Thirty-year-old Zoe leads an ordinary life until the end of the world arrives. She is cleaning cages and floors at Pope Pharmaceuticals when the president of the United States announces that human beings are no longer a viable species. When Zoe realizes that everyone she loves is disappearing, she starts running. Scared and alone in a shockingly changed world, she embarks on a remarkable journey of survival and redemption. Along the way, Zoe comes to see that humans are defined not by their genetic code, but rather by their actions and choices. White Horse offers hope for a broken world, where love can lead to the most unexpected places.
PUBLISHERS WEEKLY
Adams's debut, the first of a trilogy, presents a dystopian future in which a fatal disease the titular "White Horse " has been unleashed on humanity. The novel opens with 30-year-old Zoe passing through "what used to be Italy" on her way to Greece. The story flips between "Date: Then" and "Date: Now" at head-spinning speed. Amid the whir of flashbacks and flashforwards, we learn that prior to the outbreak, Zoe, whose husband died in a car accident, went to work as a janitor at Pope Pharmaceuticals in an effort to assuage her grief. While employed at Pope, she receives a mysterious sealed jar, which may have something to do with the deadly epidemic. Rather than taking the jar to the police, she takes herself to therapist Nick Rose, with whom she longs to violate her doctor-patient relationship. Now, Zoe is heading to Greece in search of Nick, who has disappeared. Along the way, she collects an abused blind girl named Lisa, a threatening Swiss man, and a donkey. Early on, Zoe manages the rescue of Lisa from her abusers in a couple of scenes that are written with gut-wrenching verve, but as the corpses pile up, they overwhelm the novel. The jumps between "Now" and "Then" are so frequent that it's difficult to get involved in either narrative, and when the two threads converge and the puzzle pieces are all fitted together, the resulting picture strains credibility.
Customer Reviews
Great read!
I bought this book yesterday and could not put it down! A great page turner!
Exploitation - beware
This novel is very well written, but the two heroines are sexually exploited repeatedly. I had a difficult time wanting to spend my hours reading about a young girl raped by her family members and then aided to escape only to be caught in another situation of sexual exploitation: she is then sexually exploited by the man that is supposed to be helping her. That kind of story is not escapism for me. Girls and women are exploited everyday and I don't want to read a futuristic novel about it certainly. A dystopian novel has so many things the characters can face, I feel that it is a bad choice to have your young heroes sexually exploited as a means of tension. Hunger Games this is not, of course, but can you imagine what those books would have been like if it were filled with rape?

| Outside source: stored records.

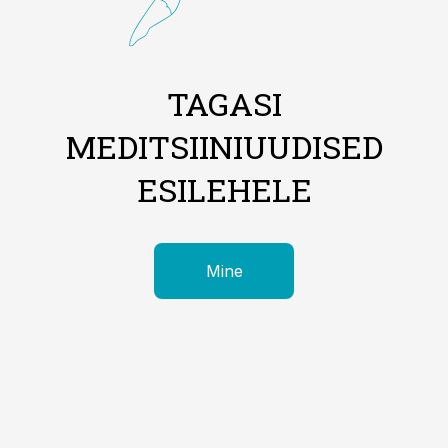
TAGASI
MEDITSIINIUUDISED
ESILEHELE
Mine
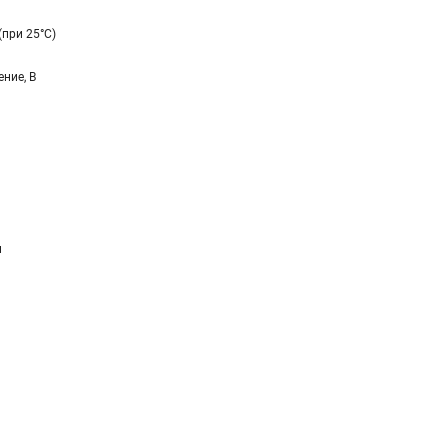
(при 25°C)
ние, В
и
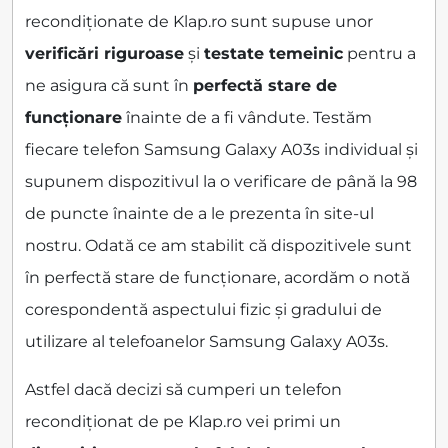
recondiționate de Klap.ro sunt supuse unor
verificări riguroase
și
testate temeinic
pentru a
ne asigura că sunt în
perfectă stare de
funcționare
înainte de a fi vândute. Testăm
fiecare telefon Samsung Galaxy A03s individual și
supunem dispozitivul la o verificare de până la 98
de puncte înainte de a le prezenta în site-ul
nostru. Odată ce am stabilit că dispozitivele sunt
în perfectă stare de funcționare, acordăm o notă
corespondentă aspectului fizic și gradului de
utilizare al telefoanelor Samsung Galaxy A03s.
Astfel dacă decizi să cumperi un telefon
recondiționat de pe Klap.ro vei primi un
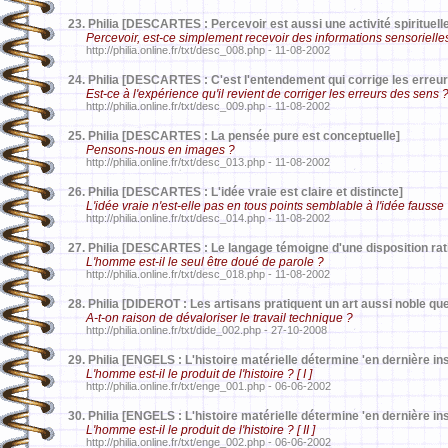
23.
Philia [DESCARTES : Percevoir est aussi une activité spirituell
Percevoir, est-ce simplement recevoir des informations sensorielle
http://philia.online.fr/txt/desc_008.php - 11-08-2002
24.
Philia [DESCARTES : C'est l'entendement qui corrige les erreu
Est-ce à l'expérience qu'il revient de corriger les erreurs des sens 
http://philia.online.fr/txt/desc_009.php - 11-08-2002
25.
Philia [DESCARTES : La pensée pure est conceptuelle]
Pensons-nous en images ?
http://philia.online.fr/txt/desc_013.php - 11-08-2002
26.
Philia [DESCARTES : L'idée vraie est claire et distincte]
L'idée vraie n'est-elle pas en tous points semblable à l'idée fausse
http://philia.online.fr/txt/desc_014.php - 11-08-2002
27.
Philia [DESCARTES : Le langage témoigne d'une disposition rat
L'homme est-il le seul être doué de parole ?
http://philia.online.fr/txt/desc_018.php - 11-08-2002
28.
Philia [DIDEROT : Les artisans pratiquent un art aussi noble que
A-t-on raison de dévaloriser le travail technique ?
http://philia.online.fr/txt/dide_002.php - 27-10-2008
29.
Philia [ENGELS : L'histoire matérielle détermine 'en dernière ins
L'homme est-il le produit de l'histoire ? [ I ]
http://philia.online.fr/txt/enge_001.php - 06-06-2002
30.
Philia [ENGELS : L'histoire matérielle détermine 'en dernière ins
L'homme est-il le produit de l'histoire ? [ II ]
http://philia.online.fr/txt/enge_002.php - 06-06-2002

Dystopian novels are a rave in the United States, I think as we gain more and more, we are drawn to stories in which characters are facing a world without all of the daily comforts we afford ourselves. We like to read about the consequences of so much of the greed and corruption we hear about daily. We love to read about the struggle for all those things we take for granted. This novel missed that mark for me and I will not be reading anymore of this particular set of stories. I just don't want to read a novel where girls are exploited. It lacks depth. Instead of heroism, I found no heroism, humiliation is a tough thing for a reader to overcome. If you humiliate your hero, there's no coming back from that.
That being said, Alex Adams can write and write well, it is the content that will keep me away. So be aware of what's here and make the right choice for you.
Good try at Apocalypse novel
Started out great, but dissolved into romance novel at the end. Could have been so much better. Putting all blame for apocalypse on single villain and complete helplessness, let alone non-communication of elected governments, seems absurd. If intended as gory romance novel OK, otherwise not so much. I finished it, though. Usually I don't when the premise starts to fail.